High-dose bicalutamide as second-line hormone therapy in CRPC patients


Historically there have been few really compelling data available to support the use of an additional or alternative antiandrogen as a second-line agent to extend either progression-free or overall survival of castration-resistant prostate cancer (CRPC) patients who progress after first-line hormone therapy (whether they have been treated by orchiectomy or medical castration with an LHRH agonist).

A recent article by Lodde et al. reports data on the use of high-dose bicalutamide as salvage therapy for patients with non-metastatic, castration-resistant prostate cancer. (In other words, the patients must already have received either surgical or medical castration and an antiandrogen.)

This was a small, single-institution, prospective trial. It included just 38 patients who had been surgically or medically castrated, who had no bony metastases, and who had increasing PSA values after previous antiandrogen therapy. All patients were treated with a daily dose of bicalutamide 150 mg. Relevant clinical evaluations and serum PSA testing were carried out every 3 months. Bone scans were carried out if there was a PSA increase or if there were any symptoms suggestive of disease progression.

Response criteria were defined as follows:

  • A positive response to therapy was any PSA decline from baseline.
  • A partial response was a PSA decline from baseline of ≥ 50 percent but < 85 percent
  • A complete response was a PSA decline from baseline of  ≥ 85 percent.
  • Duration of response was the time from initiation of therapy until PSA increased by either ≥ 25 percent or by ≥ 2 ng/ml from the nadir, whichever occurred sooner.

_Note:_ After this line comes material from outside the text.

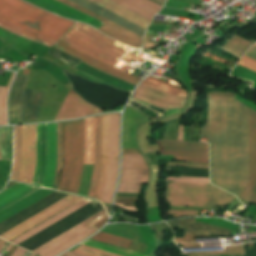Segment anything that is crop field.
<instances>
[{"label":"crop field","instance_id":"crop-field-45","mask_svg":"<svg viewBox=\"0 0 256 256\" xmlns=\"http://www.w3.org/2000/svg\"><path fill=\"white\" fill-rule=\"evenodd\" d=\"M56 48H58V49H60V50H62V51H64V52H66V53H68V54L74 56L75 58H77V59H79V60H81V61H83V62H85V63H87V64H89V65H91V66H93V67H95V68H98V69H100V70H102V71H104V72H106V73H108V74H110V75H112V76H115V77H117V78H120V79H122V80H125V81H127V82H129V83H132V84L136 85V82L131 81V80H128V79L123 78V77H120V76L115 75V74H113V73H111V72H109V71H106V70H104V69H102V68H100V67H97V66H95V65H93V64H91V63L85 61L84 59H82V58H80V57H78V56L72 54L71 52H69V51H67V50H65V49H63V48H61V47H59V46H57V45H56Z\"/></svg>","mask_w":256,"mask_h":256},{"label":"crop field","instance_id":"crop-field-21","mask_svg":"<svg viewBox=\"0 0 256 256\" xmlns=\"http://www.w3.org/2000/svg\"><path fill=\"white\" fill-rule=\"evenodd\" d=\"M143 37L145 30L86 0H70Z\"/></svg>","mask_w":256,"mask_h":256},{"label":"crop field","instance_id":"crop-field-41","mask_svg":"<svg viewBox=\"0 0 256 256\" xmlns=\"http://www.w3.org/2000/svg\"><path fill=\"white\" fill-rule=\"evenodd\" d=\"M103 213H105V211H102V212L98 213L97 215H95V216L91 217L90 219L86 220L85 222H83V223L79 224L78 226H76V227L72 228L71 230H69V231L65 232L64 234H62V235L58 236L57 238H55V239L51 240L50 242L46 243L45 245H43V246L39 247L38 249H36V250H34V251H32V252L36 253V252L40 251L41 249H43V248L47 247L48 245H50V244H52L53 242H55V241L59 240L60 238L64 237L65 235H67V234H69L70 232H72V231L76 230L77 228H79V227H81L82 225H84V224L88 223L89 221L93 220L94 218H96V217L100 216V215H101V214H103Z\"/></svg>","mask_w":256,"mask_h":256},{"label":"crop field","instance_id":"crop-field-23","mask_svg":"<svg viewBox=\"0 0 256 256\" xmlns=\"http://www.w3.org/2000/svg\"><path fill=\"white\" fill-rule=\"evenodd\" d=\"M100 169V116L94 117L93 170L88 196L94 197Z\"/></svg>","mask_w":256,"mask_h":256},{"label":"crop field","instance_id":"crop-field-10","mask_svg":"<svg viewBox=\"0 0 256 256\" xmlns=\"http://www.w3.org/2000/svg\"><path fill=\"white\" fill-rule=\"evenodd\" d=\"M36 125L22 126V164L18 181L31 184L35 165Z\"/></svg>","mask_w":256,"mask_h":256},{"label":"crop field","instance_id":"crop-field-16","mask_svg":"<svg viewBox=\"0 0 256 256\" xmlns=\"http://www.w3.org/2000/svg\"><path fill=\"white\" fill-rule=\"evenodd\" d=\"M251 203L256 204V112L248 108Z\"/></svg>","mask_w":256,"mask_h":256},{"label":"crop field","instance_id":"crop-field-55","mask_svg":"<svg viewBox=\"0 0 256 256\" xmlns=\"http://www.w3.org/2000/svg\"><path fill=\"white\" fill-rule=\"evenodd\" d=\"M183 247H201V244H182Z\"/></svg>","mask_w":256,"mask_h":256},{"label":"crop field","instance_id":"crop-field-30","mask_svg":"<svg viewBox=\"0 0 256 256\" xmlns=\"http://www.w3.org/2000/svg\"><path fill=\"white\" fill-rule=\"evenodd\" d=\"M21 164V126L14 127V164L12 170V180L18 178V173Z\"/></svg>","mask_w":256,"mask_h":256},{"label":"crop field","instance_id":"crop-field-18","mask_svg":"<svg viewBox=\"0 0 256 256\" xmlns=\"http://www.w3.org/2000/svg\"><path fill=\"white\" fill-rule=\"evenodd\" d=\"M56 166V123L47 124V165L42 186L51 188Z\"/></svg>","mask_w":256,"mask_h":256},{"label":"crop field","instance_id":"crop-field-37","mask_svg":"<svg viewBox=\"0 0 256 256\" xmlns=\"http://www.w3.org/2000/svg\"><path fill=\"white\" fill-rule=\"evenodd\" d=\"M142 84L148 85L150 87L159 89L161 91L167 92V93H171V94H175V95H180V96H184L186 97V92L185 90H180V89H175V88H171L168 87L158 81L152 80L147 78L144 82H142Z\"/></svg>","mask_w":256,"mask_h":256},{"label":"crop field","instance_id":"crop-field-15","mask_svg":"<svg viewBox=\"0 0 256 256\" xmlns=\"http://www.w3.org/2000/svg\"><path fill=\"white\" fill-rule=\"evenodd\" d=\"M28 1H31L43 8H46L58 15L88 23L97 29L103 25V23L85 14H82L72 8H69L59 2H56L54 0H28Z\"/></svg>","mask_w":256,"mask_h":256},{"label":"crop field","instance_id":"crop-field-8","mask_svg":"<svg viewBox=\"0 0 256 256\" xmlns=\"http://www.w3.org/2000/svg\"><path fill=\"white\" fill-rule=\"evenodd\" d=\"M119 117L120 114H110L108 172L101 199L108 204L112 201L118 172Z\"/></svg>","mask_w":256,"mask_h":256},{"label":"crop field","instance_id":"crop-field-11","mask_svg":"<svg viewBox=\"0 0 256 256\" xmlns=\"http://www.w3.org/2000/svg\"><path fill=\"white\" fill-rule=\"evenodd\" d=\"M80 199H82V197L69 195L64 199L60 200L59 202L48 207L47 209L43 210L42 212L38 213L37 215L21 223L20 225L16 226L15 228L4 233L0 237L6 241H9L15 238L16 236L20 235L21 233L27 231L28 229L34 227L35 225L39 224L40 222L46 220L47 218L53 216L59 211L65 209L66 207L72 205L73 203L77 202Z\"/></svg>","mask_w":256,"mask_h":256},{"label":"crop field","instance_id":"crop-field-53","mask_svg":"<svg viewBox=\"0 0 256 256\" xmlns=\"http://www.w3.org/2000/svg\"><path fill=\"white\" fill-rule=\"evenodd\" d=\"M134 57L135 56L128 53L122 60L129 63Z\"/></svg>","mask_w":256,"mask_h":256},{"label":"crop field","instance_id":"crop-field-33","mask_svg":"<svg viewBox=\"0 0 256 256\" xmlns=\"http://www.w3.org/2000/svg\"><path fill=\"white\" fill-rule=\"evenodd\" d=\"M0 150L3 160H11V133L8 127L0 128Z\"/></svg>","mask_w":256,"mask_h":256},{"label":"crop field","instance_id":"crop-field-24","mask_svg":"<svg viewBox=\"0 0 256 256\" xmlns=\"http://www.w3.org/2000/svg\"><path fill=\"white\" fill-rule=\"evenodd\" d=\"M90 1L108 9L109 11L123 17L124 19L136 24L137 26L143 29H145L148 23L150 22L109 0H90Z\"/></svg>","mask_w":256,"mask_h":256},{"label":"crop field","instance_id":"crop-field-4","mask_svg":"<svg viewBox=\"0 0 256 256\" xmlns=\"http://www.w3.org/2000/svg\"><path fill=\"white\" fill-rule=\"evenodd\" d=\"M166 183V197L171 206L211 207L231 204L234 199V196L210 184Z\"/></svg>","mask_w":256,"mask_h":256},{"label":"crop field","instance_id":"crop-field-57","mask_svg":"<svg viewBox=\"0 0 256 256\" xmlns=\"http://www.w3.org/2000/svg\"><path fill=\"white\" fill-rule=\"evenodd\" d=\"M4 244H5V241H3V240L0 239V250H1V248L3 247Z\"/></svg>","mask_w":256,"mask_h":256},{"label":"crop field","instance_id":"crop-field-9","mask_svg":"<svg viewBox=\"0 0 256 256\" xmlns=\"http://www.w3.org/2000/svg\"><path fill=\"white\" fill-rule=\"evenodd\" d=\"M107 219L108 216L105 213L100 217L94 219L93 221L89 222L88 224L77 229L76 231L72 232L71 234L60 239L59 241L48 246L47 248L41 250L37 254H39V256H54L71 247L72 245L84 239L93 232L97 231L96 229H99L107 221Z\"/></svg>","mask_w":256,"mask_h":256},{"label":"crop field","instance_id":"crop-field-7","mask_svg":"<svg viewBox=\"0 0 256 256\" xmlns=\"http://www.w3.org/2000/svg\"><path fill=\"white\" fill-rule=\"evenodd\" d=\"M161 155H174V160L208 163V144L184 141H159Z\"/></svg>","mask_w":256,"mask_h":256},{"label":"crop field","instance_id":"crop-field-56","mask_svg":"<svg viewBox=\"0 0 256 256\" xmlns=\"http://www.w3.org/2000/svg\"><path fill=\"white\" fill-rule=\"evenodd\" d=\"M149 78H152V79L158 80V81H160V82H162V83H164V84H167V85H169V86L176 87V86H174V85H171V84L165 83V82H163V81H161V80H159V79L153 78V77H151V76H149ZM177 88H180V87H177ZM181 89H182V88H181Z\"/></svg>","mask_w":256,"mask_h":256},{"label":"crop field","instance_id":"crop-field-22","mask_svg":"<svg viewBox=\"0 0 256 256\" xmlns=\"http://www.w3.org/2000/svg\"><path fill=\"white\" fill-rule=\"evenodd\" d=\"M134 13L151 20L152 16L158 12L162 6L150 0H111Z\"/></svg>","mask_w":256,"mask_h":256},{"label":"crop field","instance_id":"crop-field-46","mask_svg":"<svg viewBox=\"0 0 256 256\" xmlns=\"http://www.w3.org/2000/svg\"><path fill=\"white\" fill-rule=\"evenodd\" d=\"M201 237V232L199 231H191L186 232L184 239H175L176 242H188V243H194V238Z\"/></svg>","mask_w":256,"mask_h":256},{"label":"crop field","instance_id":"crop-field-29","mask_svg":"<svg viewBox=\"0 0 256 256\" xmlns=\"http://www.w3.org/2000/svg\"><path fill=\"white\" fill-rule=\"evenodd\" d=\"M93 117L84 119V164H92Z\"/></svg>","mask_w":256,"mask_h":256},{"label":"crop field","instance_id":"crop-field-17","mask_svg":"<svg viewBox=\"0 0 256 256\" xmlns=\"http://www.w3.org/2000/svg\"><path fill=\"white\" fill-rule=\"evenodd\" d=\"M46 165V124L37 125L36 165L33 176L34 185L41 186Z\"/></svg>","mask_w":256,"mask_h":256},{"label":"crop field","instance_id":"crop-field-54","mask_svg":"<svg viewBox=\"0 0 256 256\" xmlns=\"http://www.w3.org/2000/svg\"><path fill=\"white\" fill-rule=\"evenodd\" d=\"M182 135H183V125H180L177 140H182Z\"/></svg>","mask_w":256,"mask_h":256},{"label":"crop field","instance_id":"crop-field-38","mask_svg":"<svg viewBox=\"0 0 256 256\" xmlns=\"http://www.w3.org/2000/svg\"><path fill=\"white\" fill-rule=\"evenodd\" d=\"M61 166V123H57V166L52 188L56 189Z\"/></svg>","mask_w":256,"mask_h":256},{"label":"crop field","instance_id":"crop-field-48","mask_svg":"<svg viewBox=\"0 0 256 256\" xmlns=\"http://www.w3.org/2000/svg\"><path fill=\"white\" fill-rule=\"evenodd\" d=\"M169 25H154V24H150L148 30H152V31H167Z\"/></svg>","mask_w":256,"mask_h":256},{"label":"crop field","instance_id":"crop-field-12","mask_svg":"<svg viewBox=\"0 0 256 256\" xmlns=\"http://www.w3.org/2000/svg\"><path fill=\"white\" fill-rule=\"evenodd\" d=\"M56 1H59V2L65 4L69 7H72V8H74V9H76V10L82 12V13H85V14H87V15L95 18V19H98V20L104 22L105 24L98 29L102 33H104V34H106V35H108V36H110V37H112L116 40H119V41H121V42H123V43H125L129 46H134V47H137V48L140 47V44H141L143 38H141V37L129 32V31L115 25L114 23H112V22H110V21H108V20H106V19H104V18H102V17H100V16H98V15H96V14H94V13H92V12L74 4V3H72V2H69L67 0H56Z\"/></svg>","mask_w":256,"mask_h":256},{"label":"crop field","instance_id":"crop-field-58","mask_svg":"<svg viewBox=\"0 0 256 256\" xmlns=\"http://www.w3.org/2000/svg\"><path fill=\"white\" fill-rule=\"evenodd\" d=\"M154 1H156V2H158V3H160V4H162V5H163V3L165 2V0H154Z\"/></svg>","mask_w":256,"mask_h":256},{"label":"crop field","instance_id":"crop-field-51","mask_svg":"<svg viewBox=\"0 0 256 256\" xmlns=\"http://www.w3.org/2000/svg\"><path fill=\"white\" fill-rule=\"evenodd\" d=\"M25 250L17 247V249L13 252L11 256H22L24 254Z\"/></svg>","mask_w":256,"mask_h":256},{"label":"crop field","instance_id":"crop-field-19","mask_svg":"<svg viewBox=\"0 0 256 256\" xmlns=\"http://www.w3.org/2000/svg\"><path fill=\"white\" fill-rule=\"evenodd\" d=\"M109 114L101 116V169L95 198L100 200L107 172Z\"/></svg>","mask_w":256,"mask_h":256},{"label":"crop field","instance_id":"crop-field-32","mask_svg":"<svg viewBox=\"0 0 256 256\" xmlns=\"http://www.w3.org/2000/svg\"><path fill=\"white\" fill-rule=\"evenodd\" d=\"M246 40L237 35H233L232 38L224 44L223 48L241 56L244 51L252 44Z\"/></svg>","mask_w":256,"mask_h":256},{"label":"crop field","instance_id":"crop-field-1","mask_svg":"<svg viewBox=\"0 0 256 256\" xmlns=\"http://www.w3.org/2000/svg\"><path fill=\"white\" fill-rule=\"evenodd\" d=\"M209 121L200 136L211 142L213 183L250 201L247 106L232 93H208Z\"/></svg>","mask_w":256,"mask_h":256},{"label":"crop field","instance_id":"crop-field-34","mask_svg":"<svg viewBox=\"0 0 256 256\" xmlns=\"http://www.w3.org/2000/svg\"><path fill=\"white\" fill-rule=\"evenodd\" d=\"M91 239H95L98 241H102V242L109 243V244L126 248V249H128V247L132 243V240L124 239L121 237L113 236V235L102 233V232L92 237Z\"/></svg>","mask_w":256,"mask_h":256},{"label":"crop field","instance_id":"crop-field-44","mask_svg":"<svg viewBox=\"0 0 256 256\" xmlns=\"http://www.w3.org/2000/svg\"><path fill=\"white\" fill-rule=\"evenodd\" d=\"M172 180L178 182H195V183H209V178H195V177H168L165 181Z\"/></svg>","mask_w":256,"mask_h":256},{"label":"crop field","instance_id":"crop-field-28","mask_svg":"<svg viewBox=\"0 0 256 256\" xmlns=\"http://www.w3.org/2000/svg\"><path fill=\"white\" fill-rule=\"evenodd\" d=\"M57 45L65 48V49L73 52L74 54H76V55H78V56H80V57H82V58H84V59H86V60H88V61H90V62H92V63H94V64H96V65H98V66H100L102 68H104V69H106V70H109V71H111V72H113L115 74H118L120 76L126 77V78L131 79V80H134L136 82L140 81V79L135 78V77L129 75V73L124 72L122 70H119V69H117L115 67H112L110 65H107V64H105V63H103V62H101V61H99V60H97V59H95V58H93V57H91V56H89V55H87V54H85V53H83V52H81V51H79V50H77V49H75V48L65 44V43H63V42H61V41Z\"/></svg>","mask_w":256,"mask_h":256},{"label":"crop field","instance_id":"crop-field-27","mask_svg":"<svg viewBox=\"0 0 256 256\" xmlns=\"http://www.w3.org/2000/svg\"><path fill=\"white\" fill-rule=\"evenodd\" d=\"M75 68H77V69H79V70L97 78V79H100V80H102L106 83H109V84L114 85L116 87H119L123 90H126L128 92L132 91L133 88H134V86H132V85H129V84L124 83L120 80L112 78V77H110L106 74H103V73H101V72H99V71H97V70H95V69H93V68H91V67H89V66H87L83 63H81V62Z\"/></svg>","mask_w":256,"mask_h":256},{"label":"crop field","instance_id":"crop-field-39","mask_svg":"<svg viewBox=\"0 0 256 256\" xmlns=\"http://www.w3.org/2000/svg\"><path fill=\"white\" fill-rule=\"evenodd\" d=\"M39 188H35V187H28L25 190L19 192L18 194L14 195L13 197L7 199L6 201L2 202L0 204V211L5 209L6 207L12 205L13 203L19 201L20 199L26 197L27 195L33 193L34 191L38 190Z\"/></svg>","mask_w":256,"mask_h":256},{"label":"crop field","instance_id":"crop-field-6","mask_svg":"<svg viewBox=\"0 0 256 256\" xmlns=\"http://www.w3.org/2000/svg\"><path fill=\"white\" fill-rule=\"evenodd\" d=\"M28 77L16 75L8 98L9 124L37 122L43 92L24 89Z\"/></svg>","mask_w":256,"mask_h":256},{"label":"crop field","instance_id":"crop-field-35","mask_svg":"<svg viewBox=\"0 0 256 256\" xmlns=\"http://www.w3.org/2000/svg\"><path fill=\"white\" fill-rule=\"evenodd\" d=\"M78 246H80V245H78ZM78 246H76V247H78ZM76 247L72 248L71 250L75 249ZM71 250H69V251H71ZM72 252H76V253L86 255V256H118V255H114L111 253L103 252V251L92 249V248L85 247V246H80L77 249L73 250ZM62 256H80V255H76V254L67 252V253L63 254Z\"/></svg>","mask_w":256,"mask_h":256},{"label":"crop field","instance_id":"crop-field-52","mask_svg":"<svg viewBox=\"0 0 256 256\" xmlns=\"http://www.w3.org/2000/svg\"><path fill=\"white\" fill-rule=\"evenodd\" d=\"M122 153L140 154L138 149H122Z\"/></svg>","mask_w":256,"mask_h":256},{"label":"crop field","instance_id":"crop-field-13","mask_svg":"<svg viewBox=\"0 0 256 256\" xmlns=\"http://www.w3.org/2000/svg\"><path fill=\"white\" fill-rule=\"evenodd\" d=\"M133 98L166 109L183 108L186 99L184 97L168 95L142 84H140L134 93Z\"/></svg>","mask_w":256,"mask_h":256},{"label":"crop field","instance_id":"crop-field-31","mask_svg":"<svg viewBox=\"0 0 256 256\" xmlns=\"http://www.w3.org/2000/svg\"><path fill=\"white\" fill-rule=\"evenodd\" d=\"M122 169L148 170L142 155L122 154Z\"/></svg>","mask_w":256,"mask_h":256},{"label":"crop field","instance_id":"crop-field-20","mask_svg":"<svg viewBox=\"0 0 256 256\" xmlns=\"http://www.w3.org/2000/svg\"><path fill=\"white\" fill-rule=\"evenodd\" d=\"M149 171L121 170L117 193H138L141 183H147Z\"/></svg>","mask_w":256,"mask_h":256},{"label":"crop field","instance_id":"crop-field-36","mask_svg":"<svg viewBox=\"0 0 256 256\" xmlns=\"http://www.w3.org/2000/svg\"><path fill=\"white\" fill-rule=\"evenodd\" d=\"M15 73L12 74L7 87H0V123H7L6 97Z\"/></svg>","mask_w":256,"mask_h":256},{"label":"crop field","instance_id":"crop-field-43","mask_svg":"<svg viewBox=\"0 0 256 256\" xmlns=\"http://www.w3.org/2000/svg\"><path fill=\"white\" fill-rule=\"evenodd\" d=\"M188 254H243L241 245L226 247V251L218 252H203V253H188ZM184 255V254H181Z\"/></svg>","mask_w":256,"mask_h":256},{"label":"crop field","instance_id":"crop-field-25","mask_svg":"<svg viewBox=\"0 0 256 256\" xmlns=\"http://www.w3.org/2000/svg\"><path fill=\"white\" fill-rule=\"evenodd\" d=\"M89 201H91V199L85 198V199L81 200L80 202L69 207L68 209L64 210L63 212L59 213L58 215L54 216L53 218L47 220L46 222L42 223L41 225H39L36 228L32 229L31 231L27 232L26 234L15 239L11 243H13L15 245L21 243L22 241L26 240L27 238L31 237L32 235L36 234L37 232L41 231L42 229L46 228L47 226L51 225L52 223L58 221L59 219L68 215L69 213L73 212L74 210L78 209L79 207L83 206L84 204L88 203Z\"/></svg>","mask_w":256,"mask_h":256},{"label":"crop field","instance_id":"crop-field-26","mask_svg":"<svg viewBox=\"0 0 256 256\" xmlns=\"http://www.w3.org/2000/svg\"><path fill=\"white\" fill-rule=\"evenodd\" d=\"M238 64L256 72V61H254L252 59H249V58L243 56ZM239 65H237L234 68V70L230 73V75L255 81L252 87L256 89V73H254L248 69H245Z\"/></svg>","mask_w":256,"mask_h":256},{"label":"crop field","instance_id":"crop-field-60","mask_svg":"<svg viewBox=\"0 0 256 256\" xmlns=\"http://www.w3.org/2000/svg\"><path fill=\"white\" fill-rule=\"evenodd\" d=\"M0 158H1V155H0Z\"/></svg>","mask_w":256,"mask_h":256},{"label":"crop field","instance_id":"crop-field-59","mask_svg":"<svg viewBox=\"0 0 256 256\" xmlns=\"http://www.w3.org/2000/svg\"><path fill=\"white\" fill-rule=\"evenodd\" d=\"M34 254L33 253H31V255L30 256H33Z\"/></svg>","mask_w":256,"mask_h":256},{"label":"crop field","instance_id":"crop-field-50","mask_svg":"<svg viewBox=\"0 0 256 256\" xmlns=\"http://www.w3.org/2000/svg\"><path fill=\"white\" fill-rule=\"evenodd\" d=\"M245 55L256 59V44H255L253 47H251V48L245 53Z\"/></svg>","mask_w":256,"mask_h":256},{"label":"crop field","instance_id":"crop-field-5","mask_svg":"<svg viewBox=\"0 0 256 256\" xmlns=\"http://www.w3.org/2000/svg\"><path fill=\"white\" fill-rule=\"evenodd\" d=\"M90 27L77 23L62 41L114 66L125 51L111 45L114 40Z\"/></svg>","mask_w":256,"mask_h":256},{"label":"crop field","instance_id":"crop-field-40","mask_svg":"<svg viewBox=\"0 0 256 256\" xmlns=\"http://www.w3.org/2000/svg\"><path fill=\"white\" fill-rule=\"evenodd\" d=\"M85 242L91 243V244H95V245H98V246H102V247H106V248H109V249L121 251V252H124V253L132 254V255H135V256H142V255H139V254H135V253L128 252V251H125V250H121V249H118V248H115V247H111V246L104 245V244L97 243V242L90 241V240H87V241H85ZM87 243H84V242H83L82 244L88 245V246H91V247H95V248H98V249H102V250H105V251H109V252H112V253H115V254H119V255H122V256H132V255L124 254V253H121V252L109 250V249H106V248L98 247V246L91 245V244H87Z\"/></svg>","mask_w":256,"mask_h":256},{"label":"crop field","instance_id":"crop-field-3","mask_svg":"<svg viewBox=\"0 0 256 256\" xmlns=\"http://www.w3.org/2000/svg\"><path fill=\"white\" fill-rule=\"evenodd\" d=\"M83 168V119L64 122L63 168L59 190L77 194Z\"/></svg>","mask_w":256,"mask_h":256},{"label":"crop field","instance_id":"crop-field-14","mask_svg":"<svg viewBox=\"0 0 256 256\" xmlns=\"http://www.w3.org/2000/svg\"><path fill=\"white\" fill-rule=\"evenodd\" d=\"M99 112L101 111L98 108L83 101L80 96L70 88L55 120L72 119Z\"/></svg>","mask_w":256,"mask_h":256},{"label":"crop field","instance_id":"crop-field-42","mask_svg":"<svg viewBox=\"0 0 256 256\" xmlns=\"http://www.w3.org/2000/svg\"><path fill=\"white\" fill-rule=\"evenodd\" d=\"M28 187L27 185L17 184L4 192L0 193V202L6 200L7 198L11 197L12 195L18 193L19 191L23 190L24 188Z\"/></svg>","mask_w":256,"mask_h":256},{"label":"crop field","instance_id":"crop-field-2","mask_svg":"<svg viewBox=\"0 0 256 256\" xmlns=\"http://www.w3.org/2000/svg\"><path fill=\"white\" fill-rule=\"evenodd\" d=\"M73 23L21 0H0L1 27L48 47L55 45Z\"/></svg>","mask_w":256,"mask_h":256},{"label":"crop field","instance_id":"crop-field-49","mask_svg":"<svg viewBox=\"0 0 256 256\" xmlns=\"http://www.w3.org/2000/svg\"><path fill=\"white\" fill-rule=\"evenodd\" d=\"M151 37H154V36H146L145 37V40H144V43L142 45L143 48H148V47H155L157 45H154V42H149V39Z\"/></svg>","mask_w":256,"mask_h":256},{"label":"crop field","instance_id":"crop-field-47","mask_svg":"<svg viewBox=\"0 0 256 256\" xmlns=\"http://www.w3.org/2000/svg\"><path fill=\"white\" fill-rule=\"evenodd\" d=\"M168 213L169 214H176L173 217L185 216V215L198 216V212H196V211H168Z\"/></svg>","mask_w":256,"mask_h":256}]
</instances>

Results of the trial were as follows:

  • Average (mean) follow-up was 34.5 months (range, 3 to 75.2 months).
  • A PSA response (a decline of any amount) occurred in 17/38 patients (44.7 percent).
  • A partial response occurred in 10/38 patients (26.3 percent)
  • A “complete” response occurred in  7/38 patients (18.4 percent).
  • For partial responders, the median duration of response was 18.5 months.
  • For “complete” responders, the median duration of response was 37.4 months.
  • For all responders, the median time to metastasis was 52.5 months.
  • For all non-responders, the median time to metastasis was 15.7 months.

The authors conclude that high-dose bicalutamide can induce a second response in nearly half the castration-resistant prostate cancer patients who are free of metastasis. The duration of  this response is more than 1.5 years on average, and responders have prolonged metastasis-free survival.

Because this study is not based on randomized, blinded, or placebo-controlled data, it is hard to know how definitive it may be. It appears appear clear, however, that some 20 percent of patients were getting a strong response to second-line, high-dose bicalutamide, and that this response was associated with a significant delay in their PSA progression and their time to metastatic disease compared to the non-responders. It would be of some interest to know whether the responders were generally patients with longer PSA doubling times.

It should be noted that an earlier, small Southwest Oncology Group study (published by Kucuk et al. in 2001) also used bicalutamide 150 mg/d in advanced prostate cancer patients who were progressing after maximal androgen deprivation therapy. This study showed palliative impact but no strong effect on time to disease progression, but the study included patients with evident metastatic disease.